После убийства Кирова тиски террора стали сжиматься все крепче. (Прошу прощения за стершуюся метафору, но то, что она обозначает, не сотрется никогда.) Постепенно, в последующие за этим два-три года, Юра все чаще слышал и узнавал об арестах знакомых и незнакомых людей, но сколького он еще не знал. (Не знал и о том, что именно тогда отца начали регулярно вызывать к следователю в Бутырки.)
Арестовали мать Жени Минина, учительницу младших классов, приветливую толстушку. Женя остался в их барачной комнате, во дворе Химического института, вдвоем с младшим братом, который вскоре сошел с ума и умер… (Спустя несколько лет Женя погибнет на фронте.)
Арестовали родителей Ванды Малиновской (они были работниками Коминтерна и жили в шикарном гостиничном номере на Тверской.)
Арестовали отца Мишки Брукмана. Их семья недавно вернулась из Харбина, где отец работал на Китайско-Восточной железной дороге, которую продали японцам. (Мишку тоже убьют на войне.) Арестовали родителей Рутковского, Кати Манопуло.
Арестовали…
Довольно. Не будем уподобляться тому благородному студенту, который задался в наши дни целью составить списки всех репрессированных и убиенных, начиная чуть не с 1918 года. Боюсь, ему не хватит на это жизни, даже если он, дай ему Бог, проживет до ста с лишним лет, как советский поэт Саша Красный… (Не путать с Черным.)

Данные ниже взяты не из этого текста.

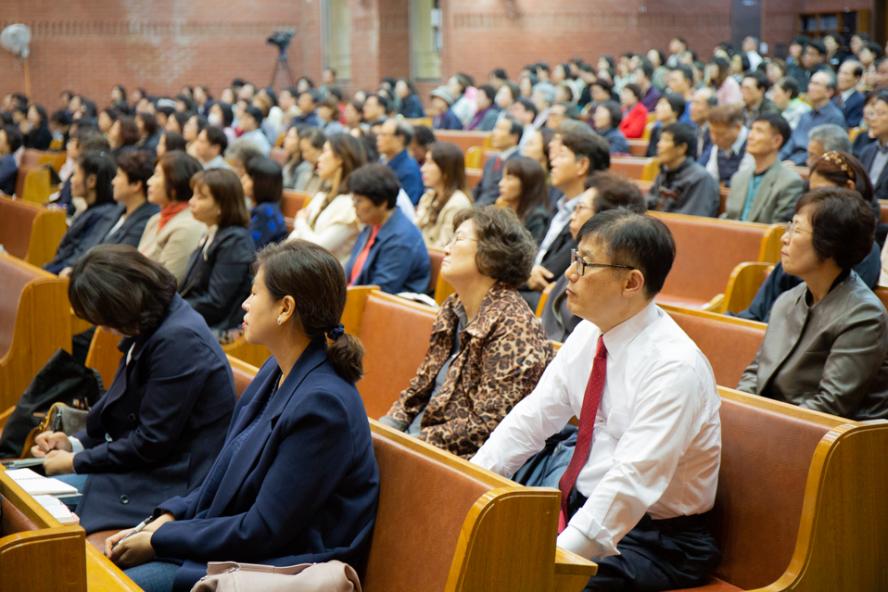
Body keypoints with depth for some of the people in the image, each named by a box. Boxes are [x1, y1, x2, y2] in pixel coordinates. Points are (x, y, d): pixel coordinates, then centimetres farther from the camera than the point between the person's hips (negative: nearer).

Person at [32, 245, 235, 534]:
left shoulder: (178, 339, -23)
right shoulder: (149, 331, 8)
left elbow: (151, 443, -20)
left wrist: (76, 463, -10)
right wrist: (76, 444, 5)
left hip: (173, 483, -10)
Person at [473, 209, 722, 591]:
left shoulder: (674, 366, -23)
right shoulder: (589, 335, 2)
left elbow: (633, 483, -30)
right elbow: (533, 417, 6)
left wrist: (560, 556, -36)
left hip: (656, 541, -8)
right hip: (583, 504, 8)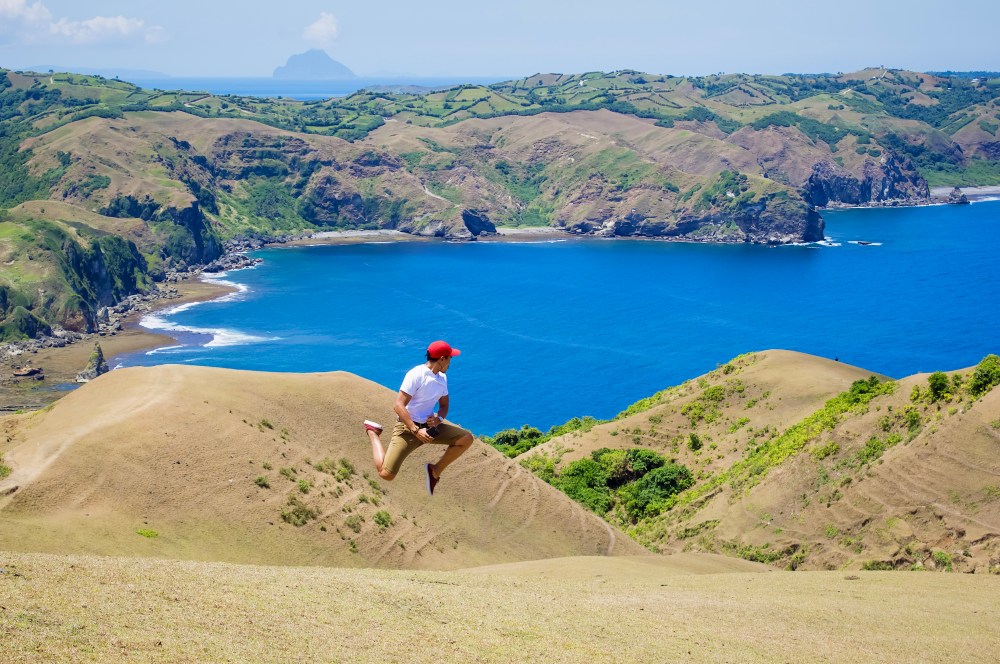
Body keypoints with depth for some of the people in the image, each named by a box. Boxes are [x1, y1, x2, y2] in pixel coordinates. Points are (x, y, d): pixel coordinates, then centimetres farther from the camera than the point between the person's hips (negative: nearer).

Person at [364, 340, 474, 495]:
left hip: (429, 426, 7)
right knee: (386, 474, -18)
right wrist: (416, 431, -29)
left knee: (466, 439, -5)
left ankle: (435, 470, 10)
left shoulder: (442, 378, 8)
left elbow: (444, 405, 17)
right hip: (407, 427, -7)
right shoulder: (416, 375, -18)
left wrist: (439, 418, -7)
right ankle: (373, 432, 8)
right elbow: (398, 406, -22)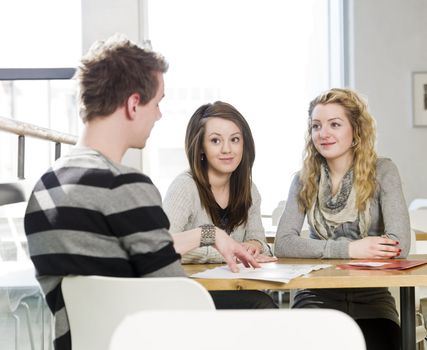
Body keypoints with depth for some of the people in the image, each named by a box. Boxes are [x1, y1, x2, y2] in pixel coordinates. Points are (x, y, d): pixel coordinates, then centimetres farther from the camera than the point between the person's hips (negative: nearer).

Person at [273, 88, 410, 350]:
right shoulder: (305, 180, 5)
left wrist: (324, 250, -11)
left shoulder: (382, 171, -2)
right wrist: (347, 249, -20)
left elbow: (399, 246, -13)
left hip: (371, 296, -1)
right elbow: (283, 244, -9)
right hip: (318, 295, 1)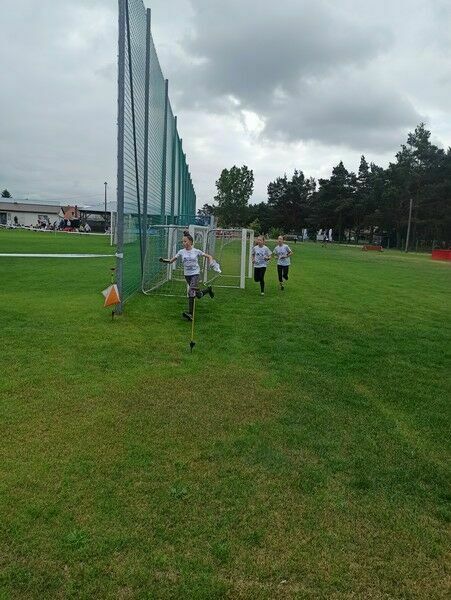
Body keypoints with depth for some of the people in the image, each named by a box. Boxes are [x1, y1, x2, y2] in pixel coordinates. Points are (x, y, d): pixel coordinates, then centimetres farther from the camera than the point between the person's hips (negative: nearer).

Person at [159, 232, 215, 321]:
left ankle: (190, 314, -15)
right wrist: (165, 260, -21)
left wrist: (211, 263, -18)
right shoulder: (181, 252, 2)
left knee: (191, 292, -19)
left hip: (195, 274, -4)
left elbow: (209, 256, 3)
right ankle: (208, 290, 41)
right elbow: (171, 260, -1)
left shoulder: (196, 251, -4)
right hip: (187, 275, 4)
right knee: (198, 294, 11)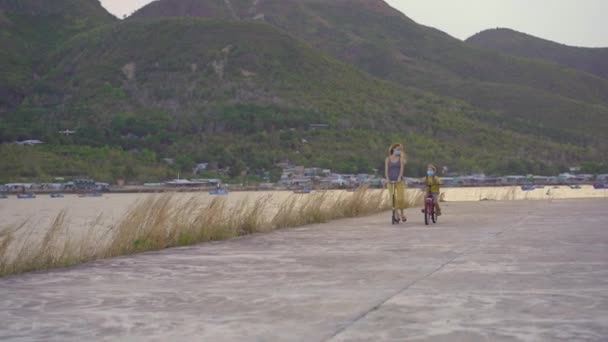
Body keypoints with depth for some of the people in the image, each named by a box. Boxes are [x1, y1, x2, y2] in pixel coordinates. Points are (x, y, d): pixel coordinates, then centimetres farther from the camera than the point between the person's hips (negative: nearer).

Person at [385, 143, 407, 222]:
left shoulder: (401, 158, 5)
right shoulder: (388, 159, 6)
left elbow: (402, 168, -6)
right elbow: (386, 170, 0)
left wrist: (399, 177, -21)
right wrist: (387, 178, -15)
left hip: (399, 180, 0)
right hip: (390, 181, 0)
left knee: (401, 198, -11)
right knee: (393, 198, -5)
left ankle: (402, 214, 6)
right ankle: (396, 215, 4)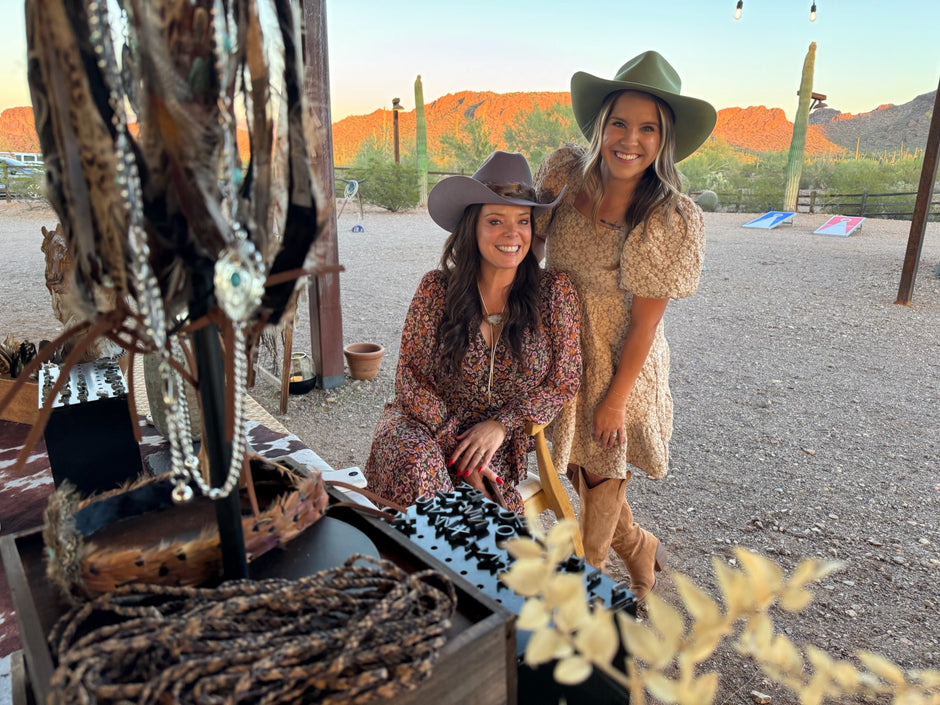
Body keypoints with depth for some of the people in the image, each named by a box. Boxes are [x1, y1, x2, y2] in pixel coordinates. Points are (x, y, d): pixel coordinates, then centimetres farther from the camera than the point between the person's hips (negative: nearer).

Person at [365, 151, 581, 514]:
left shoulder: (555, 290, -6)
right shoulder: (436, 289, -8)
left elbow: (563, 383, -1)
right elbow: (409, 375, -4)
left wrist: (501, 424, -13)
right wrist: (455, 444, -15)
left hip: (502, 445, 1)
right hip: (426, 427, 0)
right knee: (418, 464, -33)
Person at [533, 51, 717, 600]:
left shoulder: (673, 219, -22)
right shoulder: (565, 169, -11)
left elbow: (645, 320, -17)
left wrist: (616, 399, -12)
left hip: (619, 364, -5)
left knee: (603, 477, 14)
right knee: (579, 469, 20)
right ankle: (642, 551, 49)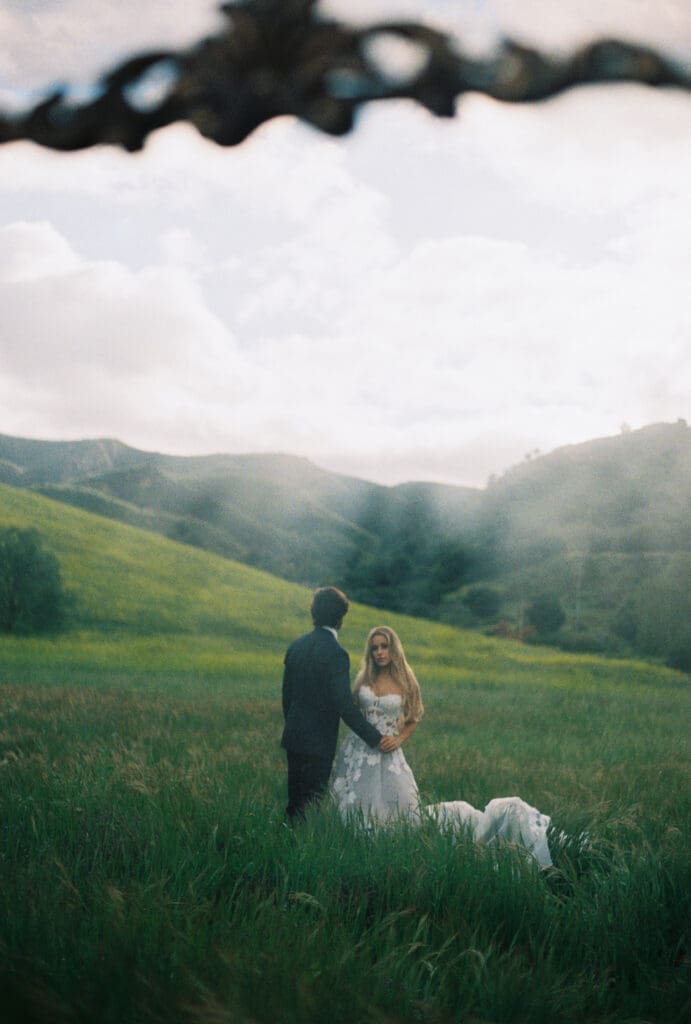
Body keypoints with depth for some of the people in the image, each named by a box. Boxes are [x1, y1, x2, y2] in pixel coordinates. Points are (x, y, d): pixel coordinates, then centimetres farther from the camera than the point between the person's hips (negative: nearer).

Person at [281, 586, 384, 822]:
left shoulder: (296, 646, 4)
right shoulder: (336, 654, -18)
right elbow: (344, 705, -20)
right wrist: (374, 738, -14)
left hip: (293, 738, 7)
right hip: (319, 741, -7)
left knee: (295, 800, 15)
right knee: (312, 802, 1)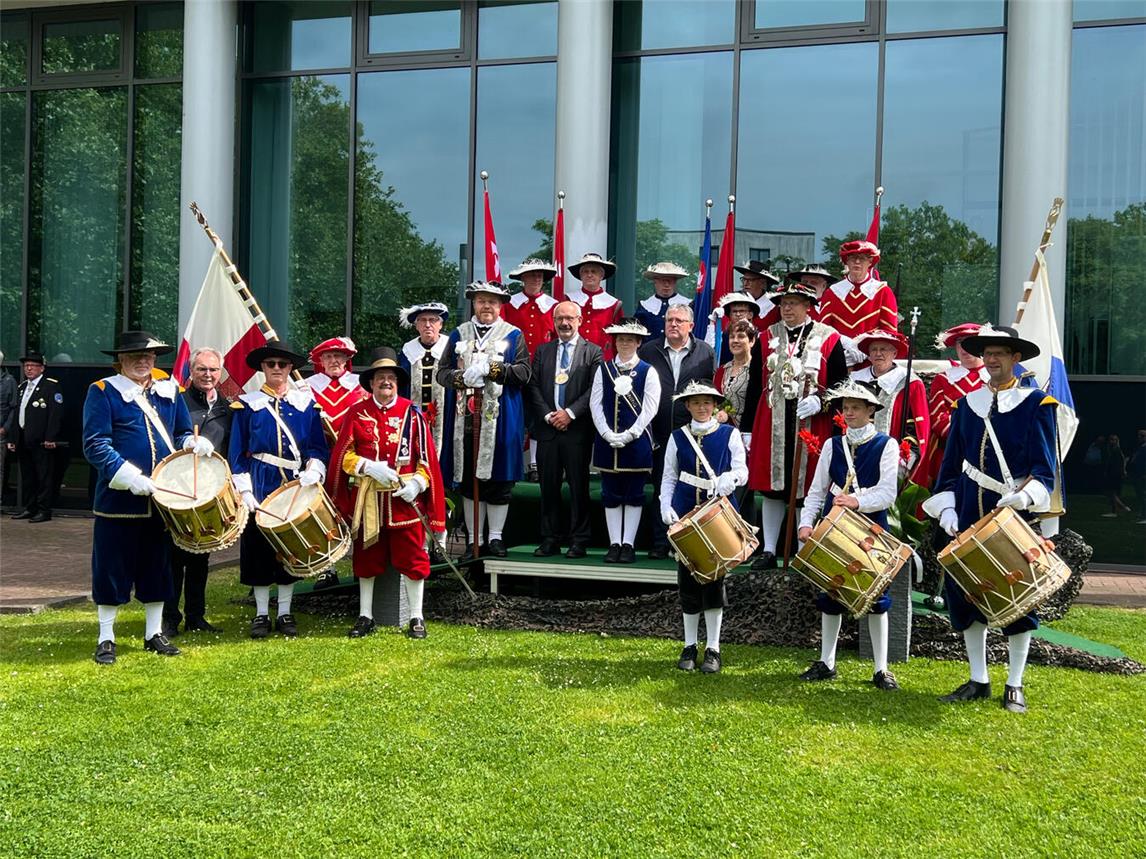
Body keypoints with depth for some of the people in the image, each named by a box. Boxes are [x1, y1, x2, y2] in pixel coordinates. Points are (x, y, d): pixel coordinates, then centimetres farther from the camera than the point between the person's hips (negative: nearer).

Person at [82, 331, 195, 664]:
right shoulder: (103, 391, -4)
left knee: (158, 568, 12)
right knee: (112, 570, 2)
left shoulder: (169, 390, 10)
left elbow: (182, 434, 18)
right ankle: (106, 638, 14)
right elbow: (95, 445, -12)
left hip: (161, 497, 4)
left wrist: (194, 443, -6)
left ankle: (154, 634, 24)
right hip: (118, 499, -4)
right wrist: (129, 477, -23)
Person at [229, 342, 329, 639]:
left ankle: (285, 613, 17)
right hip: (260, 487, -1)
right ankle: (261, 613, 12)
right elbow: (238, 453, 2)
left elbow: (319, 446, 6)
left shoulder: (305, 402, 6)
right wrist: (244, 490, -7)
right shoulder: (247, 404, 2)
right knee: (259, 548, 1)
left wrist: (314, 470, -14)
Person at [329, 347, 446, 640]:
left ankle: (416, 617, 12)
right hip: (367, 499, 1)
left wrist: (417, 483, -14)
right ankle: (365, 616, 22)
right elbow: (343, 455, 0)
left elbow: (427, 456, 1)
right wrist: (369, 467, -15)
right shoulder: (357, 413, 3)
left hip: (405, 498, -1)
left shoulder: (412, 414, 1)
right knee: (367, 558, 10)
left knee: (411, 557, 2)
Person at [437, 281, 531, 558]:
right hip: (465, 418, 2)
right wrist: (462, 377, -11)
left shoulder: (513, 335, 7)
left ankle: (495, 537, 13)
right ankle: (473, 540, 13)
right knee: (468, 481, 6)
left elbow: (523, 372, -4)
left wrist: (491, 368, -14)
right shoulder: (459, 334, 14)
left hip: (499, 420, -2)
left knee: (499, 480, 2)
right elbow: (442, 372, 9)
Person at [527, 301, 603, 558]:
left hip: (578, 429, -3)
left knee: (578, 486, 0)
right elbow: (534, 386, 8)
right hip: (547, 429, 3)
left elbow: (594, 389, -4)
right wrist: (547, 415, -5)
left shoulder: (592, 351, 4)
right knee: (549, 486, 5)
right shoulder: (543, 351, 14)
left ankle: (579, 541, 5)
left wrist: (570, 413, -12)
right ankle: (550, 540, 11)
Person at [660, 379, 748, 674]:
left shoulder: (729, 434, 3)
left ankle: (713, 648, 10)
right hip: (685, 518, 2)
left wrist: (729, 479, -25)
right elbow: (669, 478, 9)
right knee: (688, 581, 6)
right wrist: (666, 509, -5)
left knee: (714, 579, 0)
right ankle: (689, 646, 18)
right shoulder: (677, 437, 7)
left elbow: (741, 470, -3)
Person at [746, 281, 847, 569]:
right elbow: (756, 384, 11)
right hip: (773, 425, 2)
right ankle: (768, 550, 14)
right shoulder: (768, 337, 9)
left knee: (807, 488, 3)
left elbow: (840, 382, 1)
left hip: (811, 425, -2)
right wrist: (750, 428, 8)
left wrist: (818, 400, -18)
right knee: (772, 487, 5)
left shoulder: (828, 338, 1)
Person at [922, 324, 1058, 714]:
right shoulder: (967, 404, 10)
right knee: (965, 593, 4)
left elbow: (1044, 468, -6)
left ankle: (1014, 686, 13)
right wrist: (947, 507, 1)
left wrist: (1025, 495, -25)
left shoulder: (1036, 404, -1)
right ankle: (978, 680, 18)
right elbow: (951, 463, 12)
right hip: (970, 517, 4)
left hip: (1014, 517, -4)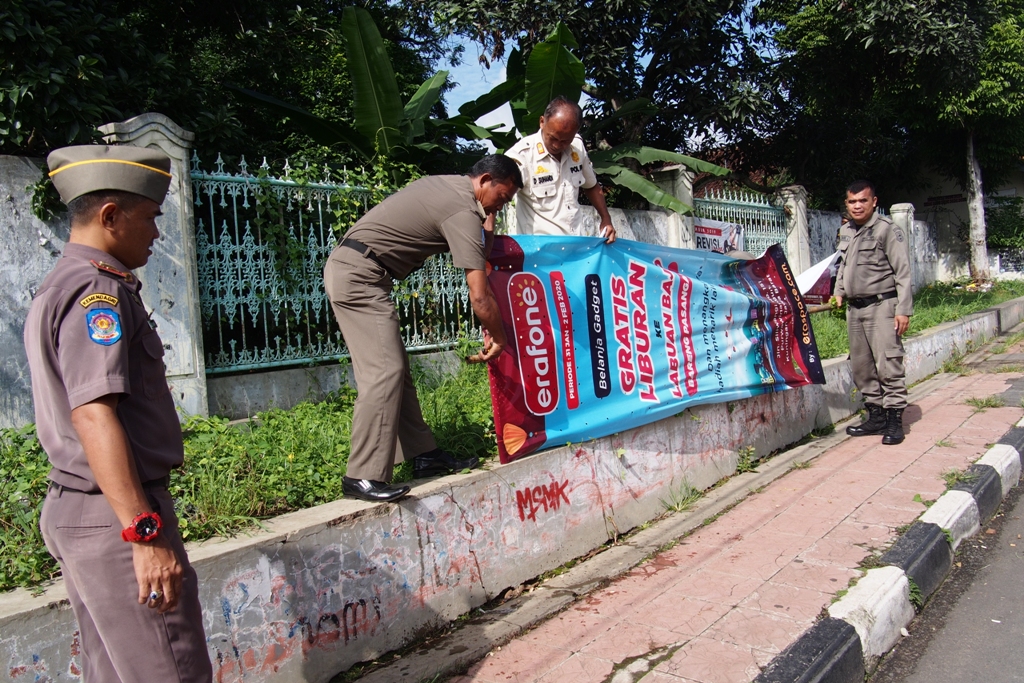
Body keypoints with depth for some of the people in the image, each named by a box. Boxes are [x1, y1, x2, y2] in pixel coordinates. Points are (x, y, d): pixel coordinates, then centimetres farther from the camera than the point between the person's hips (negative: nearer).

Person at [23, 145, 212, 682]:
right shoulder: (98, 291, -15)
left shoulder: (59, 286, 17)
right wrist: (146, 532, -28)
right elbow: (94, 415, -25)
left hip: (72, 510, 10)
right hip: (115, 516, -10)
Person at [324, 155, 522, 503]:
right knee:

Отдельные трагические случаи, конечно, не складывались тогда у Юры в картину общей трагедии, так что ничто не мешало ему, как и раньше, спокойно вдыхать и выдыхать воздух, ходить на каток — в Парк Культуры, на стадионы «Правда» или «Искра»; в любимые кинотеатры — «Центральный», «Палас», «Художественный», «Великий немой», «Унион»; смотреть «Путевку в жизнь», «Марионетки», «Златые годы», «Соловей-Соловушко» — первый цветной фильм, «Юность Максима»… Много читать и по-прежнему испытывать радость от того, что окружен друзьями: они здесь, близко, стоит протянуть руку. С ними ничего не страшно — даже выпить портвейна из горлышка на школьном чердаке после уроков; даже выкинуть из окошка третьего этажа поломанный стул на школьный двор; даже подойти на перемене к Ире Каменец или к Нине Копыловой и сказать что-нибудь очень остроумное, совсем не покраснев при этом; даже явиться к директору, когда тот вызывает — за срыв урока биологии, за бесконечные опоздания, за беготню по коридору, за плохую дисциплину, за пререкания, за шушуканье и смех во время объяснения нового материала… А как не смеяться, если Борька Лапидус рассказывает, например, новые анекдоты. У него их огромные залежи; хвастает, что записал уже больше тысячи. (Если так, то он сравнительно легко отделался впоследствии, когда получил всего десять лет лагерей: по году за каждые сто анекдотов. Другой Юрин соученик, Лешка Карнаухов, живший вдвоем с матерью в жуткой деревянной развалюхе неподалеку от школы, и анекдотов-то никогда не рассказывал, а наоборот, служил во время войны в охране товарища Сталина, обеспечивая ему личную безопасность на переговорах в Иране, а заработал чистых двадцать пять лет…)
Но пока и Борька, и Лешка сидели за партами, Лешка, правда, с трудом: уж очень высокий, — и снаряды шлепались где-то вдалеке от них. Но поскольку огонь велся, в основном, не прицельный, осколки могли попасть в кого угодно. И попадали…
4
Были, были, конечно, и малые, и большие радости во все годы, в том числе и в самые тяжелые. Не верьте клеветникам и наветчикам, которые все прошлое мажут одной лишь черной краской!
Разве не радостно, что отца Юры выпустили из лагеря и пока еще не посадили снова? Разве не приятно, что на проданные обручальные кольца Юрины родители могли свободно купить в Торгсине немного хорошей колбасы, кое-какую одежду и папиросы «Тройка»? Разве не чудо, что наконец отменили карточки и почти без очереди достали Юре брюки клёш, красноватые с искрой? (Цвета «взбесившейся лососины».)
И разве не хорошо, наконец, заиметь свою собственную дачу? А это случилось, и довольно скоро после того, как отец, прийдя домой, сказал, что у них в Комитете заготовок собираются строить дачный поселок; уже и название придумали — Сосновка. Будет он в Мамонтовке, по Северной дороге (теперь Ярославская), только от станции довольно далеко — минут двадцать пять ходьбы.